Funny that the pipeline to which Mr. Trudeau is more disposed is the one that plays to Eastern Canadian interests. The one that could convert Alberta oil wealth into jobs and economic opportunities in Quebec (Mr. Trudeau's home province and his party's traditional power base) and the Maritimes. The one that offers the tantalizing proposition of reliable and lower-cost fuel to the urban-industrial heartland in Ontario, the most critical political battle ground in the country.

If any of that has a ring of familiarity, let's recall the stated goals behind the National Energy Program (NEP), which Pierre Trudeau introduced as Prime Minister in 1980: "… to provide Canadians with energy security, the opportunity to participate in energy development, and fairness in the manner in which the benefits of the nation's rich resources are shared."

This is not to suggest that a west-to-east oil pipeline is even remotely akin to the NEP, a notoriously heavy-handed, nationalistic and interventionist policy that drove investment out of Alberta's oil fields almost overnight, sending the province into a deep and painful economic slump. (Full disclosure: I'm a born-and-bred Albertan who lived through the NEP. We have long memories.)

In fact, the province and its massive oil industry absolutely need such a pipeline to unlock oil that is languishing at far below going global market prices because of insufficient transportation capacity to deliver it to high-demand markets.

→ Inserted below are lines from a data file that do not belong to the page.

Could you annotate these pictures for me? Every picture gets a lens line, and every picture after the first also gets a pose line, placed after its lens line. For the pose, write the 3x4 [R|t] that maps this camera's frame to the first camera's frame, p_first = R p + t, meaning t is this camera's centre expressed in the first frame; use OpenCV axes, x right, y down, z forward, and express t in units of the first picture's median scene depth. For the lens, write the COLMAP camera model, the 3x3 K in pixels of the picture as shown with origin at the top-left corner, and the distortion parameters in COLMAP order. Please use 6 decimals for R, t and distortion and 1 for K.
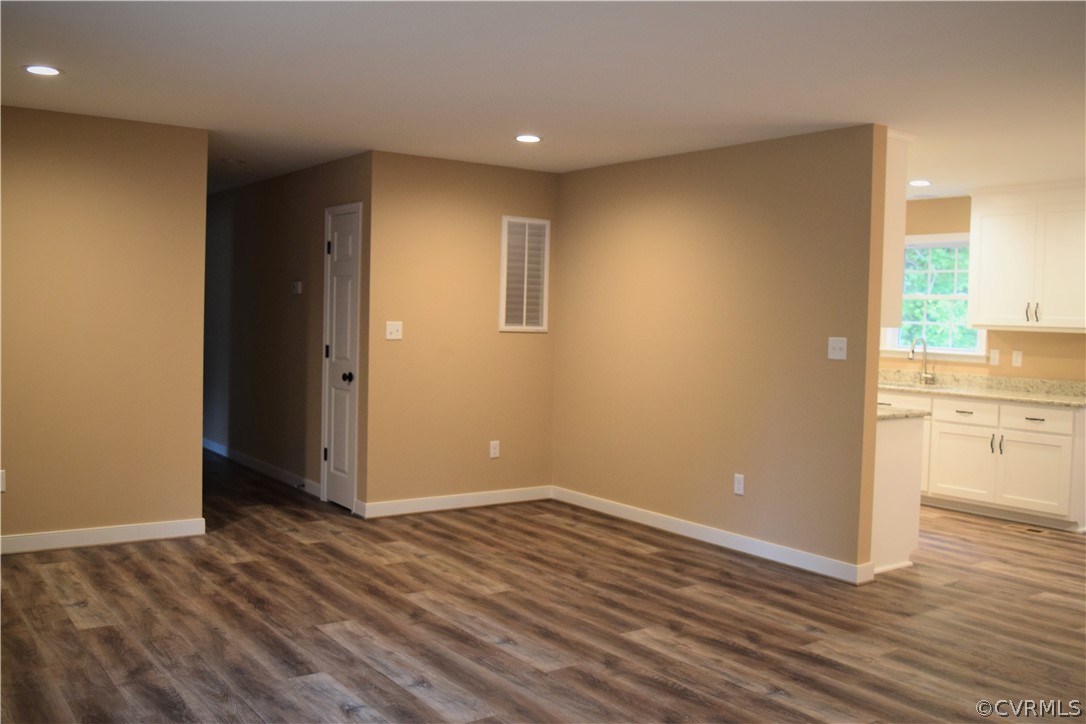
lens RADIAL K [[985.4, 0, 533.0], [0, 985.4, 357.8], [0, 0, 1]] dist [-0.074685, 0.000000]
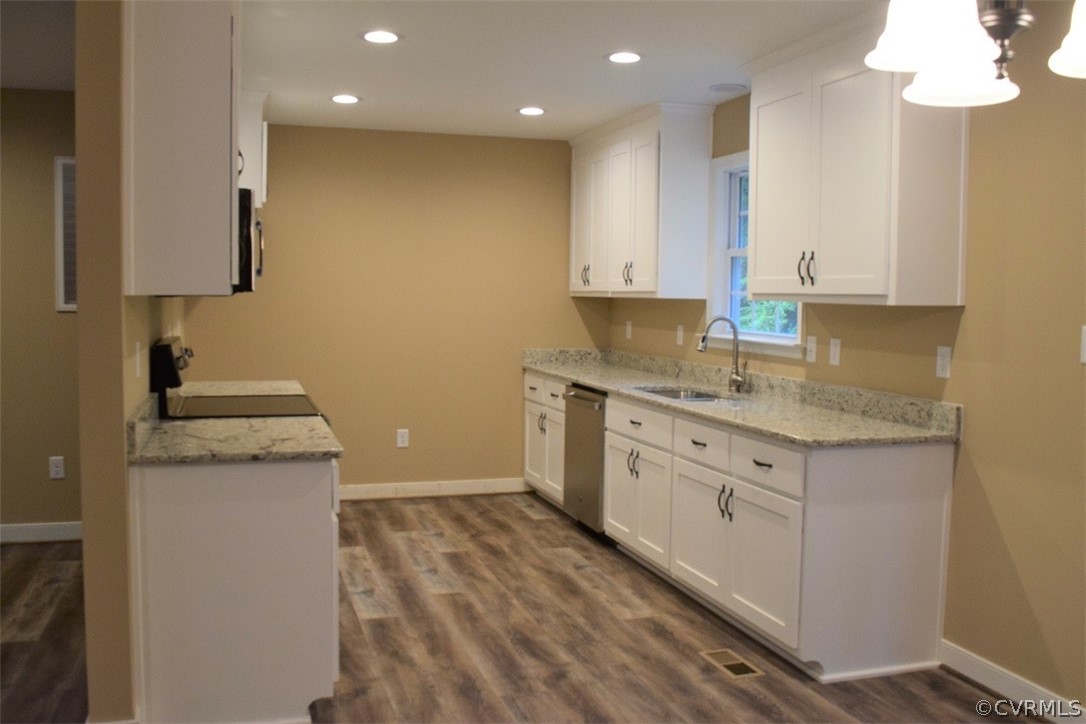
lens RADIAL K [[985.4, 0, 537.8], [0, 985.4, 360.7], [0, 0, 1]] dist [-0.074685, 0.000000]
pose [[0.947231, 0.009168, -0.320422, 0.887518], [-0.003651, 0.999835, 0.017816, -0.005802], [0.320532, -0.015707, 0.947107, 0.671225]]
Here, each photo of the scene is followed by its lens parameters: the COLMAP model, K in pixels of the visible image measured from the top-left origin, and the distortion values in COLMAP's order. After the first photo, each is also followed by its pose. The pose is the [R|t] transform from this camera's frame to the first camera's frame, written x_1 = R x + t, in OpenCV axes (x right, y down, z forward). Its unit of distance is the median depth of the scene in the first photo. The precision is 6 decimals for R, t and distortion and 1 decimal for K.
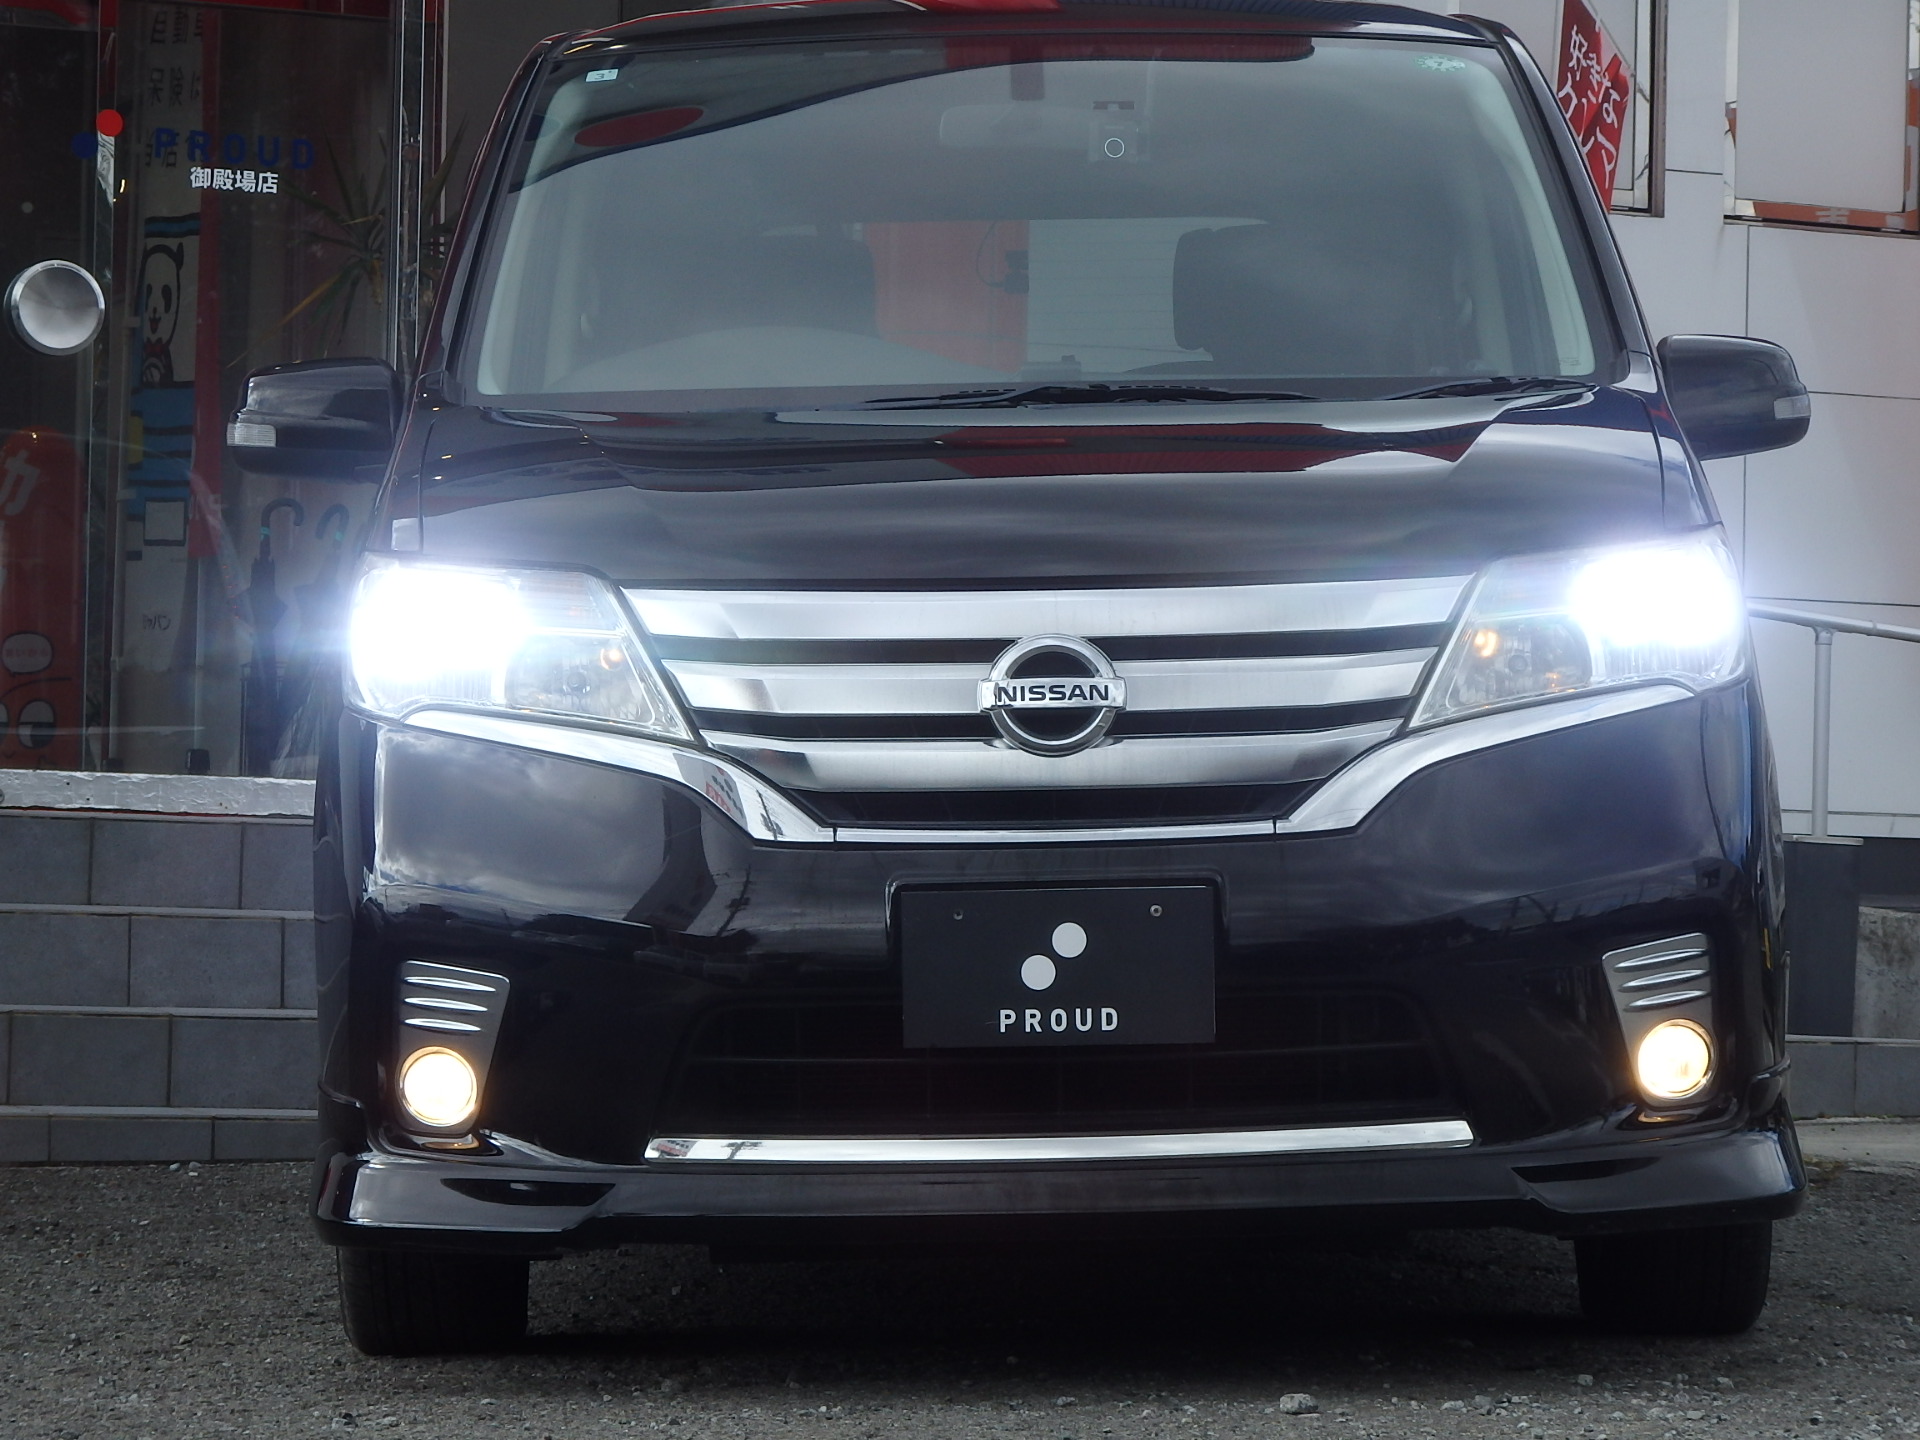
lens RADIAL K [[6408.2, 0, 960.0], [0, 6408.2, 720.0], [0, 0, 1]] dist [-0.058806, -0.712129]
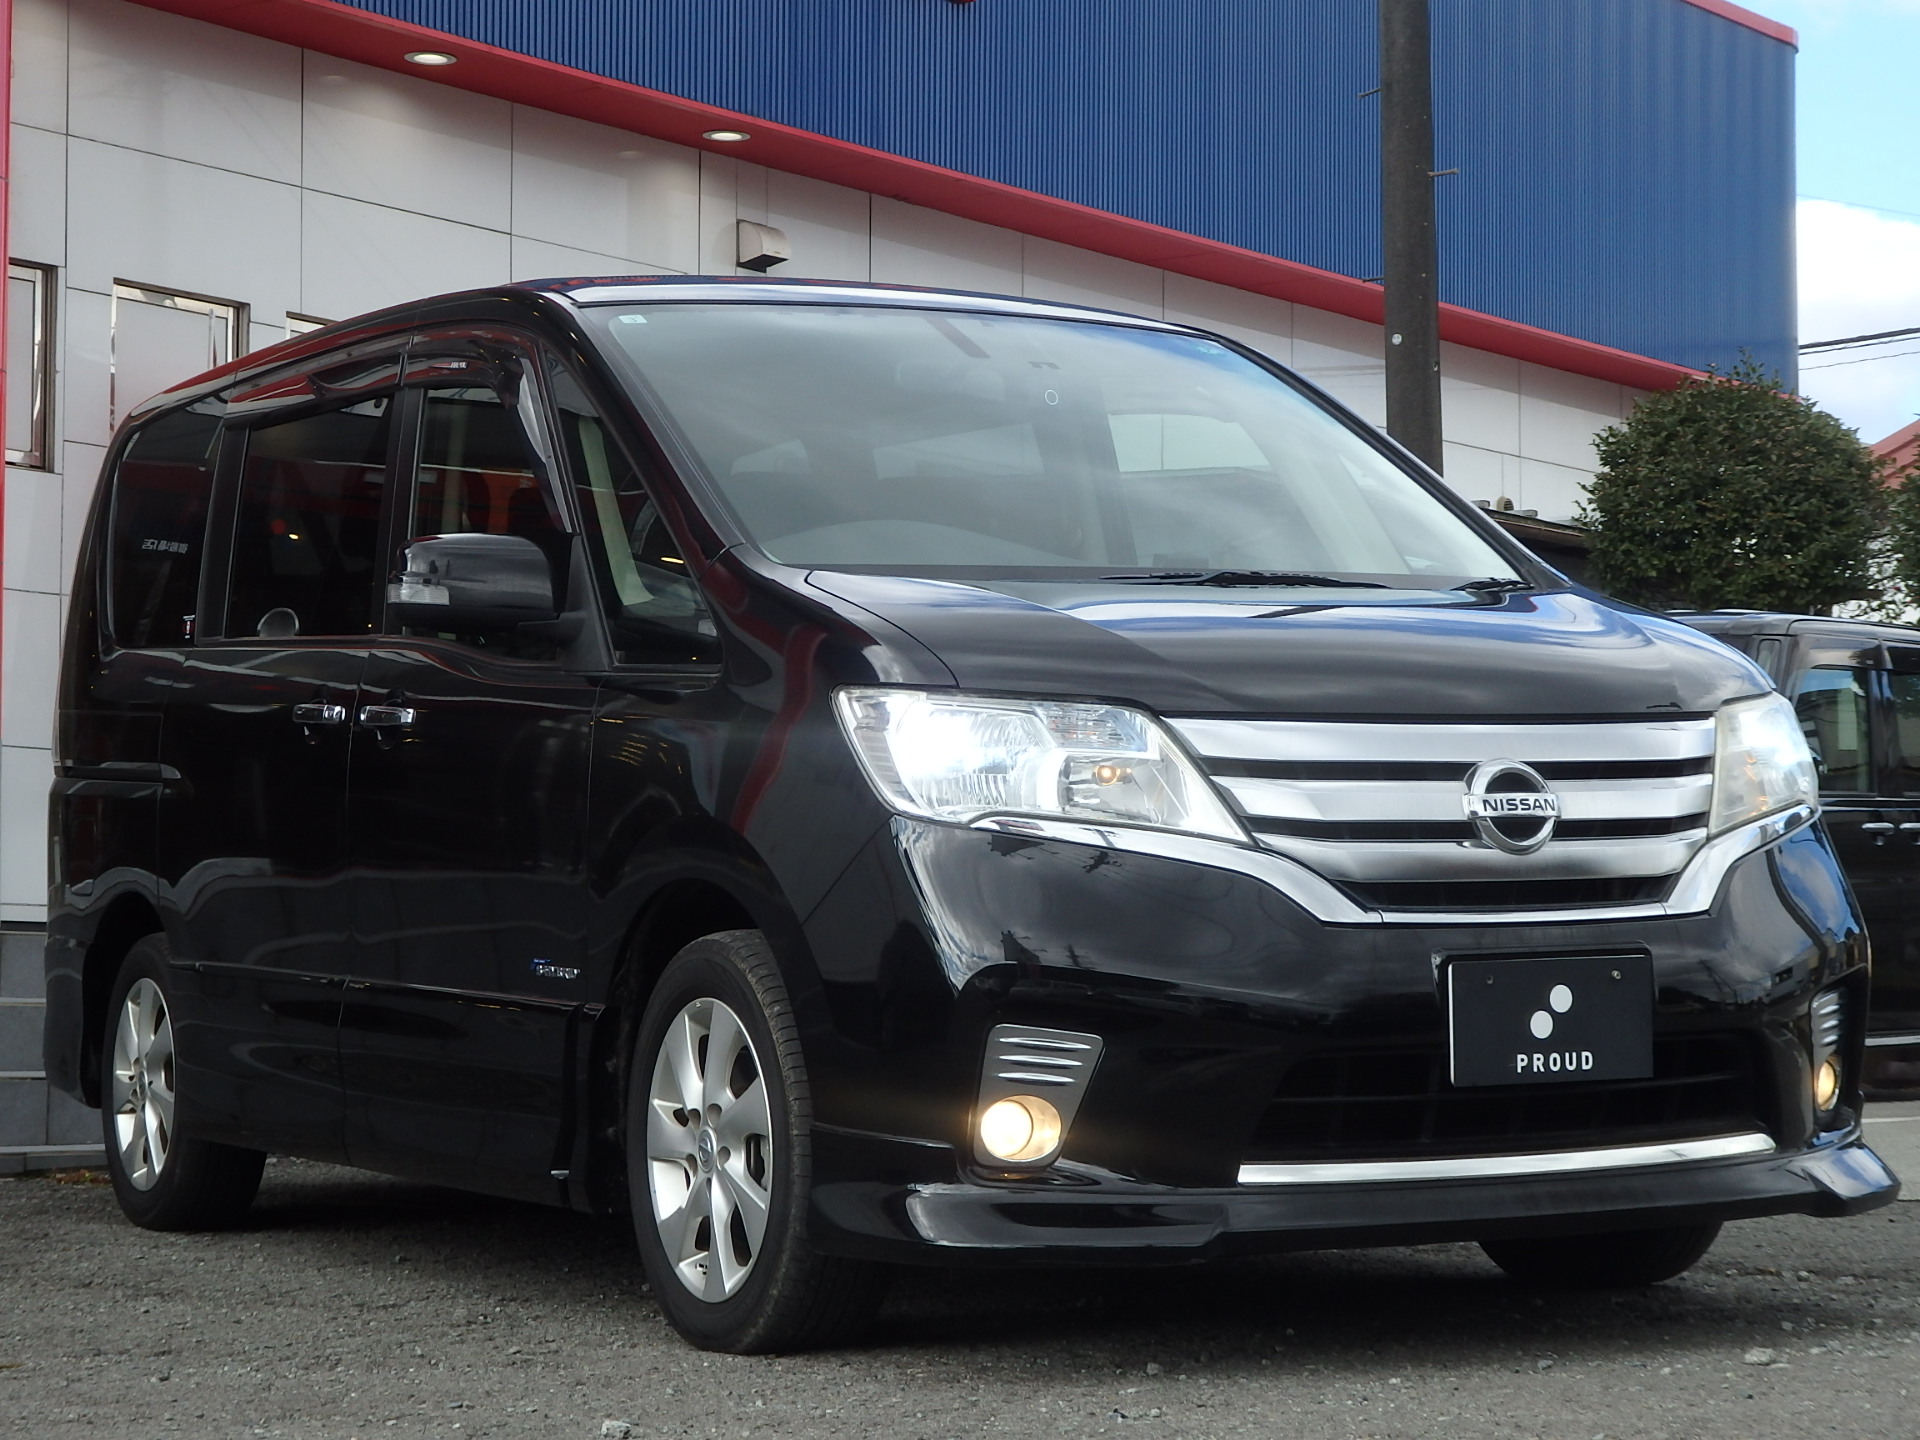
lens RADIAL K [[4040.8, 0, 960.0], [0, 4040.8, 720.0], [0, 0, 1]] dist [-0.009596, 0.214210]
pose [[0.888247, 0.018399, 0.458997, -0.453035], [-0.001926, 0.999338, -0.036331, 0.008320], [-0.459361, 0.031387, 0.887695, 0.337145]]
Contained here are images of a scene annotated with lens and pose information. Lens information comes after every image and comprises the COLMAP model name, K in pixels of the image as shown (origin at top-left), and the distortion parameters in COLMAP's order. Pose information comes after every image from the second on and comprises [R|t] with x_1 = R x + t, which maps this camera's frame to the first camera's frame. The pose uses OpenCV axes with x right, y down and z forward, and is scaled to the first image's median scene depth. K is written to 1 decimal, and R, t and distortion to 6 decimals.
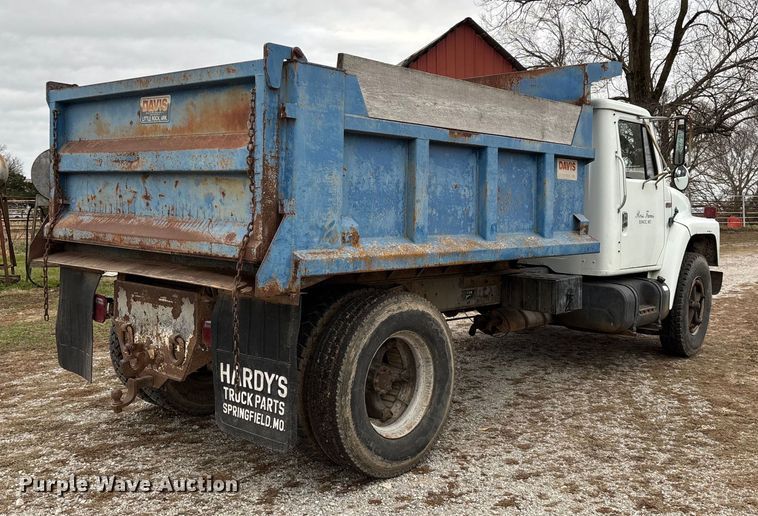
lens RADIAL K [[762.1, 0, 381.5], [0, 762.1, 234.0], [0, 0, 1]] dist [0.084449, -0.013713]
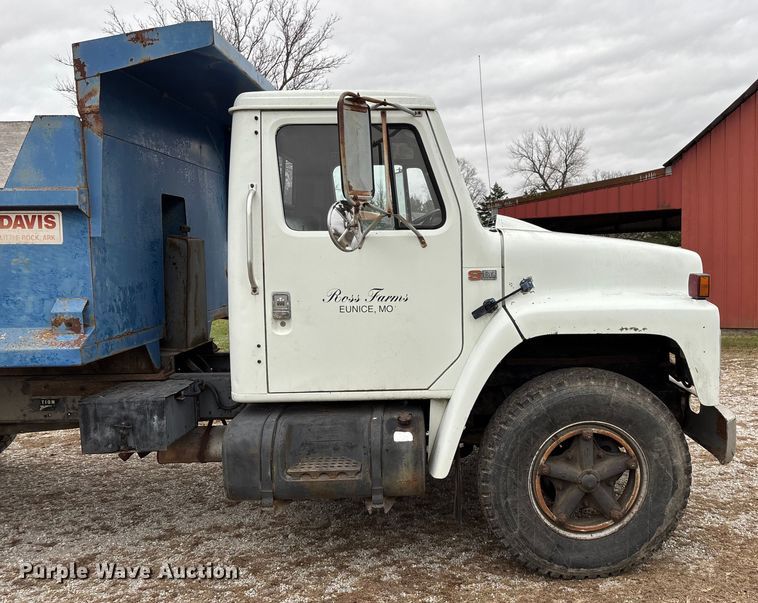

When Mr. Trudeau speaks of the need for a "pan-Canadian" energy strategy, he's borrowing a term championed by Alberta's own Premier, Alison Redford.

Nevertheless, the younger Mr. Trudeau's enthusiasm for a west-to-east pipeline is remarkably aligned to the goals espoused by his late father's policy. Yet when it comes to another pipeline that both the Alberta and British Columbia governments see as a key cog in their economic prosperity, but which would deliver oil to Asia without sharing much obvious economic benefit with the rest of the country, he stands in high-principled opposition.

Perhaps I'm reading too much into Mr. Trudeau's words; maybe there is no cynical, Eastern-Canada-centric political motive behind his differing positions on the pipelines. But when the son of the father speaks on this issue, it's hard not to hear echoes.